:: Data for this task ::
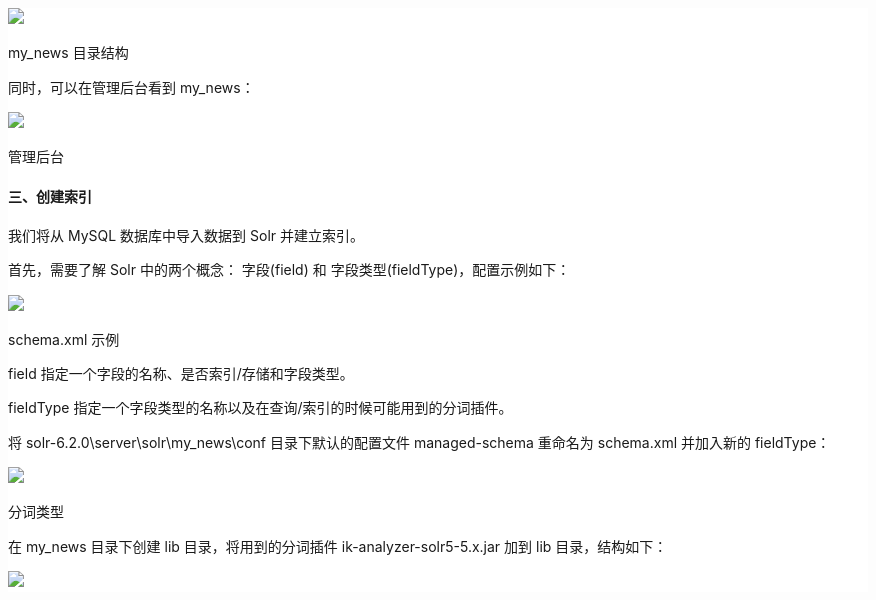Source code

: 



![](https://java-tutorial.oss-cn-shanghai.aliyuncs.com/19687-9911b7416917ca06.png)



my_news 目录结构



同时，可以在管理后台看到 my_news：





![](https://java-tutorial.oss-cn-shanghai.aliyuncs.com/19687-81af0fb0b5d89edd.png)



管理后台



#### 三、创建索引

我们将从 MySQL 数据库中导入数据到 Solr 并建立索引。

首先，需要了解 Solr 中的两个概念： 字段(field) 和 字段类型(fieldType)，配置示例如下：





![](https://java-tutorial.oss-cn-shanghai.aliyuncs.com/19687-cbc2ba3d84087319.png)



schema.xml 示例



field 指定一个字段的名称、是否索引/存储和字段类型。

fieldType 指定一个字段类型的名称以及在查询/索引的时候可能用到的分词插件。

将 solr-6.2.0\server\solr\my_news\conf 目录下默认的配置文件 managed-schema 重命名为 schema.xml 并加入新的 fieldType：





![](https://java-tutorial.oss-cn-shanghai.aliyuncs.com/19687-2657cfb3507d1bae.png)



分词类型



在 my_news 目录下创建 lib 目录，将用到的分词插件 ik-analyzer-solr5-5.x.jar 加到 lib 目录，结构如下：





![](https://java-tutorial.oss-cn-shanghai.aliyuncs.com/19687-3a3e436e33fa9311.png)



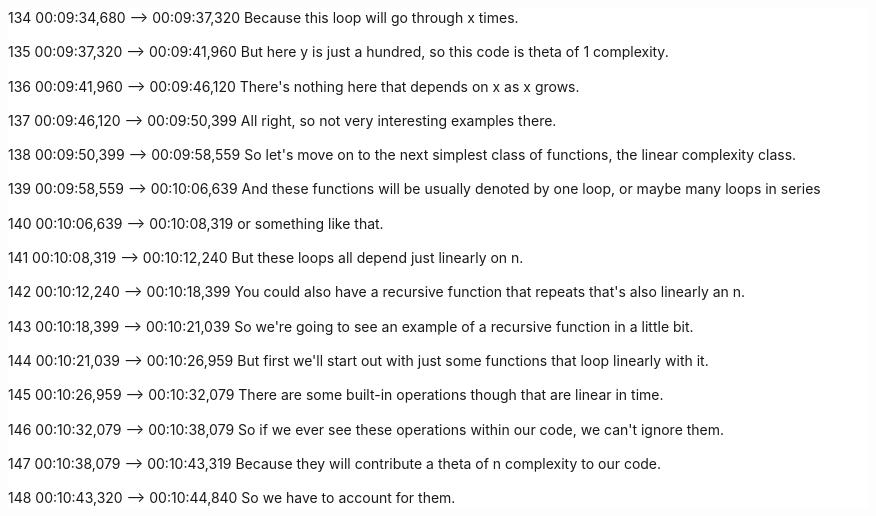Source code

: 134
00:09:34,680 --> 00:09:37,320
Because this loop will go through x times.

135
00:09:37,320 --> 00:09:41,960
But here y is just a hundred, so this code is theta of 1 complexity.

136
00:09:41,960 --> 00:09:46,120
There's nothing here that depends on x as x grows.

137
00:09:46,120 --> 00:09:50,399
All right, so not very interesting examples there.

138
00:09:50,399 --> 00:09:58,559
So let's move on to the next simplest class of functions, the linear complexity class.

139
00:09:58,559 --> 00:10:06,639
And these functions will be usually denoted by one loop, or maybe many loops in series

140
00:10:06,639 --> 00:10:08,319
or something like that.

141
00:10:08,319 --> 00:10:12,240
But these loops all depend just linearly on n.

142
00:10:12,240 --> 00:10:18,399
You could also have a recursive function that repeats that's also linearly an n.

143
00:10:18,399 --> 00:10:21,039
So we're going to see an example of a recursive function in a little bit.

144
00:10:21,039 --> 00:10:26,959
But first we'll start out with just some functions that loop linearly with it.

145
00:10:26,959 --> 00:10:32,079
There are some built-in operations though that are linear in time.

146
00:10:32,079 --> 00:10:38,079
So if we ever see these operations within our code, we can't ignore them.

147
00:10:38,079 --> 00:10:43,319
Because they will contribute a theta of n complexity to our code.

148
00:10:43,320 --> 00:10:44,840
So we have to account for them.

:: What to do ::
Each line of the data above is to be output exactly; the pictures are not to appear.

:: Written solution ::
Source code

: 



![](https://java-tutorial.oss-cn-shanghai.aliyuncs.com/19687-9911b7416917ca06.png)



my_news 目录结构



同时，可以在管理后台看到 my_news：





![](https://java-tutorial.oss-cn-shanghai.aliyuncs.com/19687-81af0fb0b5d89edd.png)



管理后台



#### 三、创建索引

我们将从 MySQL 数据库中导入数据到 Solr 并建立索引。

首先，需要了解 Solr 中的两个概念： 字段(field) 和 字段类型(fieldType)，配置示例如下：





![](https://java-tutorial.oss-cn-shanghai.aliyuncs.com/19687-cbc2ba3d84087319.png)



schema.xml 示例



field 指定一个字段的名称、是否索引/存储和字段类型。

fieldType 指定一个字段类型的名称以及在查询/索引的时候可能用到的分词插件。

将 solr-6.2.0\server\solr\my_news\conf 目录下默认的配置文件 managed-schema 重命名为 schema.xml 并加入新的 fieldType：





![](https://java-tutorial.oss-cn-shanghai.aliyuncs.com/19687-2657cfb3507d1bae.png)



分词类型



在 my_news 目录下创建 lib 目录，将用到的分词插件 ik-analyzer-solr5-5.x.jar 加到 lib 目录，结构如下：





![](https://java-tutorial.oss-cn-shanghai.aliyuncs.com/19687-3a3e436e33fa9311.png)



Source code

: 134
00:09:34,680 --> 00:09:37,320
Because this loop will go through x times.

135
00:09:37,320 --> 00:09:41,960
But here y is just a hundred, so this code is theta of 1 complexity.

136
00:09:41,960 --> 00:09:46,120
There's nothing here that depends on x as x grows.

137
00:09:46,120 --> 00:09:50,399
All right, so not very interesting examples there.

138
00:09:50,399 --> 00:09:58,559
So let's move on to the next simplest class of functions, the linear complexity class.

139
00:09:58,559 --> 00:10:06,639
And these functions will be usually denoted by one loop, or maybe many loops in series

140
00:10:06,639 --> 00:10:08,319
or something like that.

141
00:10:08,319 --> 00:10:12,240
But these loops all depend just linearly on n.

142
00:10:12,240 --> 00:10:18,399
You could also have a recursive function that repeats that's also linearly an n.

143
00:10:18,399 --> 00:10:21,039
So we're going to see an example of a recursive function in a little bit.

144
00:10:21,039 --> 00:10:26,959
But first we'll start out with just some functions that loop linearly with it.

145
00:10:26,959 --> 00:10:32,079
There are some built-in operations though that are linear in time.

146
00:10:32,079 --> 00:10:38,079
So if we ever see these operations within our code, we can't ignore them.

147
00:10:38,079 --> 00:10:43,319
Because they will contribute a theta of n complexity to our code.

148
00:10:43,320 --> 00:10:44,840
So we have to account for them.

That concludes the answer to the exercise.